Windstorms and Electricity

We get a lot of windstorms in the Pacific Northwest. Almost none of them are newsworthy. Wind gusts can hit seventy or eighty miles per hour, even a hundred miles an hour on the coast.

Thursday evening's windstorm was one for the record books. Our wind gusts were not that unusual, mid 50s to mid 60s in Seattle. The sustained winds of more than 40mph, from Vancouver through Washington and Oregon into even Northern California, lasted six straight hours, and did a lot of damage. A Seattle woman drowned in her basement while it flooded. Falling trees killed several individuals. I heard many trees go down overnight Thursday.
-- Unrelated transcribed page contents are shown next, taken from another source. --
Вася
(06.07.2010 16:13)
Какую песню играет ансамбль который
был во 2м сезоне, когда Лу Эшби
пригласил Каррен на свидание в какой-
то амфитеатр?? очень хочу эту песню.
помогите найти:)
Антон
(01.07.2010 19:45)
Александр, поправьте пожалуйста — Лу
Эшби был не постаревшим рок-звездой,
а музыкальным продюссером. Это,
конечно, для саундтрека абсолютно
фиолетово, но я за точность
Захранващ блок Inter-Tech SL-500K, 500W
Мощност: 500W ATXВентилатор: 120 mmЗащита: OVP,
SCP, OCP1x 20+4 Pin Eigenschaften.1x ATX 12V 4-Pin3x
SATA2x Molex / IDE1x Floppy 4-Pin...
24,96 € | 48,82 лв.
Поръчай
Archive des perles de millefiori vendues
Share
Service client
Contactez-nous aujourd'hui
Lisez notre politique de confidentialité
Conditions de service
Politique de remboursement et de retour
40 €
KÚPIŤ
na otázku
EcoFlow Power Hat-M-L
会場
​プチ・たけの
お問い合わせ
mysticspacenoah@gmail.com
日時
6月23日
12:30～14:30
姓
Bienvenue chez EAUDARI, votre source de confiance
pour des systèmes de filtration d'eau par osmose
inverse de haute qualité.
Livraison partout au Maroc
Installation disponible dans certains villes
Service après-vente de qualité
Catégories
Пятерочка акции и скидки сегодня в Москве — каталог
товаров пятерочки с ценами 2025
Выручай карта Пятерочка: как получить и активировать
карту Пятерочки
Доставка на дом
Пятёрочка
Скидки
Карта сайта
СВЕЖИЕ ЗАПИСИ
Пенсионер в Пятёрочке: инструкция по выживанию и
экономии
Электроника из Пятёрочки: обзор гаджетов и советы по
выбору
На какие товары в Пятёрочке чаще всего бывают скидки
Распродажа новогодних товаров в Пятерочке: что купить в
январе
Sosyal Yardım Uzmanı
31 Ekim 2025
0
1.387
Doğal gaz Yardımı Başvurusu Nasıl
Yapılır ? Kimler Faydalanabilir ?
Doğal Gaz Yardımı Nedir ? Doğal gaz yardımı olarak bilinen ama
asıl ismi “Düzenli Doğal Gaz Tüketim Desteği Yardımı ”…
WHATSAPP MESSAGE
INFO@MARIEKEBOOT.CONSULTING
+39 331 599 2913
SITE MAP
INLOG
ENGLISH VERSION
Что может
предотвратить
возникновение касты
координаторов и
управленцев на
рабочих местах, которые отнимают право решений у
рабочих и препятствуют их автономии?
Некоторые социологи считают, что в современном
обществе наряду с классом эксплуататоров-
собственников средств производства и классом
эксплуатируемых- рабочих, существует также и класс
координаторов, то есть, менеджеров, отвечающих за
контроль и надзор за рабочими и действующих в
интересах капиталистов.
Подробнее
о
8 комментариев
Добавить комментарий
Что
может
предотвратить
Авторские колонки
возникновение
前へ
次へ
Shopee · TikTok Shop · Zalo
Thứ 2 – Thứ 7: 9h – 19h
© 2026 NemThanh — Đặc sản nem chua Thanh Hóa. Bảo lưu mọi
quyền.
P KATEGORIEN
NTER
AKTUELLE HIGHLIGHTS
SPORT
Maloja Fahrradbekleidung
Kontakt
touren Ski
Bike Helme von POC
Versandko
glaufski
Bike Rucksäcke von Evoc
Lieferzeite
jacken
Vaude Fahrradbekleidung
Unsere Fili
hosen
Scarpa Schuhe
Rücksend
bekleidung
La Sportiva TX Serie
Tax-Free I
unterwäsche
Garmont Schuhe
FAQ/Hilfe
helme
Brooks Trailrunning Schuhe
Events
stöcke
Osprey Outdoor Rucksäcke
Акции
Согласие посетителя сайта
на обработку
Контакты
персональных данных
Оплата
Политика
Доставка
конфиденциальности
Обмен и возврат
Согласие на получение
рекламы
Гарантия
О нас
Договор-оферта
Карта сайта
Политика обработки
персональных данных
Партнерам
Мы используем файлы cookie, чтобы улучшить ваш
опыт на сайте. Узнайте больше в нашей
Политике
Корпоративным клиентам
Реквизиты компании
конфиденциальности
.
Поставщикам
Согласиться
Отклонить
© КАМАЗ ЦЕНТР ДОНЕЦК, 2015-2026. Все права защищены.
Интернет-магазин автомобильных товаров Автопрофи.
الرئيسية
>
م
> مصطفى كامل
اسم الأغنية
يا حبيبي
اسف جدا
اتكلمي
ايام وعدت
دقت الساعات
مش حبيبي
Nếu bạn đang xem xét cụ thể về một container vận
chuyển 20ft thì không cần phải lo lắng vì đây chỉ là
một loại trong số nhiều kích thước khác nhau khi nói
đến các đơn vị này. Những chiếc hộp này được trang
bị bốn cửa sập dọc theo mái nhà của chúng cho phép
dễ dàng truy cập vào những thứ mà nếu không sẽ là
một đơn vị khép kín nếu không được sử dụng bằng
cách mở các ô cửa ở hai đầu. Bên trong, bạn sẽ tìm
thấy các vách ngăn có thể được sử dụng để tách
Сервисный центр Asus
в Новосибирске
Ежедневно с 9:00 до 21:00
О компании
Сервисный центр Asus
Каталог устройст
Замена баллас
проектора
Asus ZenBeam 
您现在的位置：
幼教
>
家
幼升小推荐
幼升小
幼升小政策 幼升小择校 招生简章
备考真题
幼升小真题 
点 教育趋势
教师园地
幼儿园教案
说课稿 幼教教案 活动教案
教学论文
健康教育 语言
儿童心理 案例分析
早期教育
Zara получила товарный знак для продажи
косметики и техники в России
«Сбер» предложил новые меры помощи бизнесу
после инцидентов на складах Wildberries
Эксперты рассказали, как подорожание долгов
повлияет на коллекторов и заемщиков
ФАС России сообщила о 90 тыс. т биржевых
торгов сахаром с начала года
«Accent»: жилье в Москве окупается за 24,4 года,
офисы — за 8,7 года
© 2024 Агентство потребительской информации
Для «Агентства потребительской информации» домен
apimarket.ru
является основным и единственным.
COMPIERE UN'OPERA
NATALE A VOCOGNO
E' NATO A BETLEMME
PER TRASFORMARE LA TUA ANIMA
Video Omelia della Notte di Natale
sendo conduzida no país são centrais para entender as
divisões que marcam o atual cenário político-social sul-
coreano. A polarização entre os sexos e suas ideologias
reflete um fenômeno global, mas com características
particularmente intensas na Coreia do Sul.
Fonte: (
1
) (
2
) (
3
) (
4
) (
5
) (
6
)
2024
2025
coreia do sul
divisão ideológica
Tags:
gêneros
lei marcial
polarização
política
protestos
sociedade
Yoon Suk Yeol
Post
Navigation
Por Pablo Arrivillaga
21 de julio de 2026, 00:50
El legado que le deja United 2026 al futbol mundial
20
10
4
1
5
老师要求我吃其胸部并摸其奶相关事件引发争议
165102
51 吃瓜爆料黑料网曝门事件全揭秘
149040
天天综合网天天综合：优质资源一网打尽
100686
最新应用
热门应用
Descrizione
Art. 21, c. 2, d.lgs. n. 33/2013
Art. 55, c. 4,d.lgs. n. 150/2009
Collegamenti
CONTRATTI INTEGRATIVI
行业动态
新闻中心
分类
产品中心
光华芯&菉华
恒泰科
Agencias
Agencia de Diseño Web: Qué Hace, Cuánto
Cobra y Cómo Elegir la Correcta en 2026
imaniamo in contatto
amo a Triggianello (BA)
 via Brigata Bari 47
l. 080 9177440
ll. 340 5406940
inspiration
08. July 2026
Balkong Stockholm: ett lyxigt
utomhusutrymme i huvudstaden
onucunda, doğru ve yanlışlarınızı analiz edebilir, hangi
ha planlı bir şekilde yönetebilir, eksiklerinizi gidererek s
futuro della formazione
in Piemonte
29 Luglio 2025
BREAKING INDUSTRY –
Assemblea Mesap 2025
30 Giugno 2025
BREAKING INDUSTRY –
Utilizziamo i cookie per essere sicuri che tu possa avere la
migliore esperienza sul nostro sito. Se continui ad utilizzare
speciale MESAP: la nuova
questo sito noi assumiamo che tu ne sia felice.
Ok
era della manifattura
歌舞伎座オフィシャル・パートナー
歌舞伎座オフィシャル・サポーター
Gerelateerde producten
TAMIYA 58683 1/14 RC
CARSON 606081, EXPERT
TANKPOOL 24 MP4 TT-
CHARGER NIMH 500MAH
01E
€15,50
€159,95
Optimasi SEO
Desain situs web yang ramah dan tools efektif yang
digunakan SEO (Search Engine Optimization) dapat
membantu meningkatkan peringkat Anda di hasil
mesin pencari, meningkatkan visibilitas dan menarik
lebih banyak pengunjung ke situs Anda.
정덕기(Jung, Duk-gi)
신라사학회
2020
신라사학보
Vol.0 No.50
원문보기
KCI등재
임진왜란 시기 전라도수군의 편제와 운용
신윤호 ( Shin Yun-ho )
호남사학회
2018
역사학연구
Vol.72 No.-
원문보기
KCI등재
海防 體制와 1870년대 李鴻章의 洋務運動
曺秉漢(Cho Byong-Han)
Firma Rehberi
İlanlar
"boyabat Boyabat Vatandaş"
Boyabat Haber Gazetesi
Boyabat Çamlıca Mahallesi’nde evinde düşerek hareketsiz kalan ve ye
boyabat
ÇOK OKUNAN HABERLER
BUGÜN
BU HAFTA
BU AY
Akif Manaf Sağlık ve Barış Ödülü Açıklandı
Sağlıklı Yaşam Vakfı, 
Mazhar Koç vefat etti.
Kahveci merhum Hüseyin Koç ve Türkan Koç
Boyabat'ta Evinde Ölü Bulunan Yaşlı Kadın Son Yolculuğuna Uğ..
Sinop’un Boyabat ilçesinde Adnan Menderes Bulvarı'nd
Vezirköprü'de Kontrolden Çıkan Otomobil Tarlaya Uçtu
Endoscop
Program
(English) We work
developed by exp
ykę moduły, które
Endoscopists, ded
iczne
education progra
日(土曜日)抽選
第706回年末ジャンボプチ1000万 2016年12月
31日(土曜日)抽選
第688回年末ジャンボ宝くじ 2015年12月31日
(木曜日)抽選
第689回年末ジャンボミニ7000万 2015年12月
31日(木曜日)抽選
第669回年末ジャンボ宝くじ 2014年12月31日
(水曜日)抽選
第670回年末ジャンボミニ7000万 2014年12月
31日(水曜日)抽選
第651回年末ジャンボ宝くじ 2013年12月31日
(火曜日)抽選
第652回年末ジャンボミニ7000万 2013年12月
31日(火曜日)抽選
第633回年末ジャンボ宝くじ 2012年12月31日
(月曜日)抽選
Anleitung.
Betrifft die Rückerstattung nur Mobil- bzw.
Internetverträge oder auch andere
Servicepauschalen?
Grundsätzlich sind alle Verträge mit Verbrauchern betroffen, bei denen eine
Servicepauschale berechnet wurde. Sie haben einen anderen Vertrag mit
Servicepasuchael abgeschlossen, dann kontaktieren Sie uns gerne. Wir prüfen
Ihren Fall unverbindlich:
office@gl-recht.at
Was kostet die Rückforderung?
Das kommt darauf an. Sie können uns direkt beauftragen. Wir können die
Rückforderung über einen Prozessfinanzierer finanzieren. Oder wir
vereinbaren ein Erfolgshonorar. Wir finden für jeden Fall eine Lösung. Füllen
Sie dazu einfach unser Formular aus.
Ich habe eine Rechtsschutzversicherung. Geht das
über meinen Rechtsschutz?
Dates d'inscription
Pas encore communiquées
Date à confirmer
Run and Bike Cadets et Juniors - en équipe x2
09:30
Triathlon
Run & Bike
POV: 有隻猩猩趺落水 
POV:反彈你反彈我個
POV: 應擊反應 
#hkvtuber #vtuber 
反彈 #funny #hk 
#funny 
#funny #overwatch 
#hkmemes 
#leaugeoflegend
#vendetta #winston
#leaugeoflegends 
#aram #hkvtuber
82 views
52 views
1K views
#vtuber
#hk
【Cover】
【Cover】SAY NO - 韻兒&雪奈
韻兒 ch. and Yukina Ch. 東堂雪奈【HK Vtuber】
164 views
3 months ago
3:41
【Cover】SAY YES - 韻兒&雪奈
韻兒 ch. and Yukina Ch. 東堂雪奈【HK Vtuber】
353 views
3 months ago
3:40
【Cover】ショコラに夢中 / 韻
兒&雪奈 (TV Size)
And now, a half-million homes, more than 1.2 million people, are without electricity, two days later. I am one of these folks. With so many trees down and transformers blown, it could be until next weekend before everybody is back online. Puget Sound Energy thinks some of the larger cities could have power between now and Monday.

Our "on demand" world is shown for what it is during these times. By last evening, just twenty hours after the storm hit, gas stations in areas that have power were already out of gas. Fortunately, downtown Seattle has power, so more than a million people can impose demands upon this part of King County.

Once you cross Lake Washington, heading east from Seattle, it gets pitch black. And it stays this way for one hundred miles to the east.

We threw hundreds of dollars of rotten food out this morning. Temperatures continue to be in the low 40s during the day, around 30 at night. That's really cold for more than a million folks who don't have any way to heat their home.

Electricity is darn important, and is something we really take for granted. Our technology-based world crumbles without electricity. Cell phones and laptops quickly become useless. Broadband Internet has no value without power. Televisions don't work. We listen to AM radio, and have gained a new appreciation for C and D batteries.

Advice: Stock up on seven days of supplies, just in case nature decides to impose her will on your family.